* start Text provided *

Audio isn’t great. I’m no studio artist!

For this task, I was struck by the current emphasis in education around multi-modal presentation of content. The increased focus on accessibility and diversity within learners has necessitated a change of venue from the traditional classroom lecture style teaching. There is more focus on concept based teaching, flipped classrooms and various forms of literacy (prose literacy, numerical literacy, digital literacy, health literacy, and many others) as mentioned in the New London Group (1996) work.

In the re-design of this task, I wanted to present a completely different form of presentation.  In his article, Gee (2005) discusses musical notation and rap and it’s relationship to literacy:

What do we want to say of someone, for instance, who
can understand and even compose rap songs (words and music), but cannot
read or write language or musical notation?
Of course, in traditional terms, this person is illiterate in terms of both
language and musical notation. But yet he or she is able to understand and
compose in a language style that is distinctively different from everyday language
and in a musical form that is distinctively different from other forms of
music. We might want to say that the person is literate in the domain of rap
songs (as a distinctive domain combining language and music in certain characteristic
ways), though the person is not print literate or musical-notation
Literate.

Gee, 2005, p. 17

This resonates with me, as there is a theme of multimodality that can appeal to different styles of learner and hits different parts of the brain. I have no musical background at all, so really had to use a different type of creativity that I’m not used to using. I did enlist the help of my young adult daughter to help match the words to the cadence of the song.

* end Text provided *
* start Extracted material *

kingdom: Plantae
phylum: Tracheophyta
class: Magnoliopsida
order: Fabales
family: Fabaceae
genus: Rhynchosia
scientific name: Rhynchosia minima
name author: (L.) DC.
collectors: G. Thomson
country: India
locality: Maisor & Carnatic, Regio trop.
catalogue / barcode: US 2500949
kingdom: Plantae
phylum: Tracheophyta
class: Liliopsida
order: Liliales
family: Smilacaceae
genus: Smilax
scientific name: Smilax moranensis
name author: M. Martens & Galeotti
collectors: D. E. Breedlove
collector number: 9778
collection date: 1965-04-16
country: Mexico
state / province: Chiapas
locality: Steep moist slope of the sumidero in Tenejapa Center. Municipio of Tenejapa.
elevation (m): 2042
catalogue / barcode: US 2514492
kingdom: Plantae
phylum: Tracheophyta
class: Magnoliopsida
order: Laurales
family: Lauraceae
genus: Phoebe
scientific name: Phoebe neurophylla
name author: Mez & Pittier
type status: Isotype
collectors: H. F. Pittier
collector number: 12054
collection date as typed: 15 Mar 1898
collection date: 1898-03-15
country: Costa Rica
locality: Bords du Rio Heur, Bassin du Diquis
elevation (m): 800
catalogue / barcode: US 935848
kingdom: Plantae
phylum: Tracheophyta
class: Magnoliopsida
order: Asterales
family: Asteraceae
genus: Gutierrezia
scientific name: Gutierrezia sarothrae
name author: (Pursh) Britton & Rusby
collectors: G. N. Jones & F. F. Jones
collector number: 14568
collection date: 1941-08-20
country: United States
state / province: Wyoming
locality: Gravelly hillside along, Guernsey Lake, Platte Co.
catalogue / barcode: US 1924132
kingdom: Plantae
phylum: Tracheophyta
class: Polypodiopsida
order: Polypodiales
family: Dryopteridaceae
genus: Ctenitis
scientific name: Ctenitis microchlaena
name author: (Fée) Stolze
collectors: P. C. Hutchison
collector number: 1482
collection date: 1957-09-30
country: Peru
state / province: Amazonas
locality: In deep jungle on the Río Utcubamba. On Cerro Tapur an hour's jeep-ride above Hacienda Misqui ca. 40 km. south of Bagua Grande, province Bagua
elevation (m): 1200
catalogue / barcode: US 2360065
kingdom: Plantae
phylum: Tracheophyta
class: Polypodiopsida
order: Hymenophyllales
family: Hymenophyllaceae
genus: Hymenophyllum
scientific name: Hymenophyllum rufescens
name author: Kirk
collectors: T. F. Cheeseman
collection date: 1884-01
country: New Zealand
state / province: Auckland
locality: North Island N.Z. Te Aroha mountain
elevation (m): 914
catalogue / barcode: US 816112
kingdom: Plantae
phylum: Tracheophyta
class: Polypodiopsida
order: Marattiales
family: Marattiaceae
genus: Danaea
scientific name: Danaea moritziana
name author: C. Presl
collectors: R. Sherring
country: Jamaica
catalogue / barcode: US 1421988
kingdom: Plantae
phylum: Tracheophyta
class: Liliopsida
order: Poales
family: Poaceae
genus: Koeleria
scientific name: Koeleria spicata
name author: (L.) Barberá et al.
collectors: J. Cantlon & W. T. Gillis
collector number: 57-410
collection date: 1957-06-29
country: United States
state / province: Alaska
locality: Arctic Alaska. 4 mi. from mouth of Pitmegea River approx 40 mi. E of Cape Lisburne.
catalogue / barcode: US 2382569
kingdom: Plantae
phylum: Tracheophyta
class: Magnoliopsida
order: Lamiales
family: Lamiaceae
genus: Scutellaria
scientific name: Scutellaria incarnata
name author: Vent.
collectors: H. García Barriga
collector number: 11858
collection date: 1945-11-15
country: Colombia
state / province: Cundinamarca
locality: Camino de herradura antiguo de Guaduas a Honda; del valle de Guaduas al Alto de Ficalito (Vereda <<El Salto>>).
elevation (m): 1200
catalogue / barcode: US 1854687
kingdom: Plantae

* end Extracted material *

**Short exercise A:** Pull the passage from "For this task, I" to "or musical notation?" out of the post on multimodal literacy, word for word.
**Short exercise B:** Render this sentence from the post on multimodal literacy in Spanish: "I have no musical background at all, so really had to use a different type of creativity that I’m not used to using."

**Correct output A:**
For this task, I was struck by the current emphasis in education around multi-modal presentation of content. The increased focus on accessibility and diversity within learners has necessitated a change of venue from the traditional classroom lecture style teaching. There is more focus on concept based teaching, flipped classrooms and various forms of literacy (prose literacy, numerical literacy, digital literacy, health literacy, and many others) as mentioned in the New London Group (1996) work.

In the re-design of this task, I wanted to present a completely different form of presentation.  In his article, Gee (2005) discusses musical notation and rap and it’s relationship to literacy:

What do we want to say of someone, for instance, who
can understand and even compose rap songs (words and music), but cannot
read or write language or musical notation?

**Correct output B:** No tengo ninguna formación musical, así que realmente tuve que recurrir a un tipo de creatividad distinto que no suelo usar.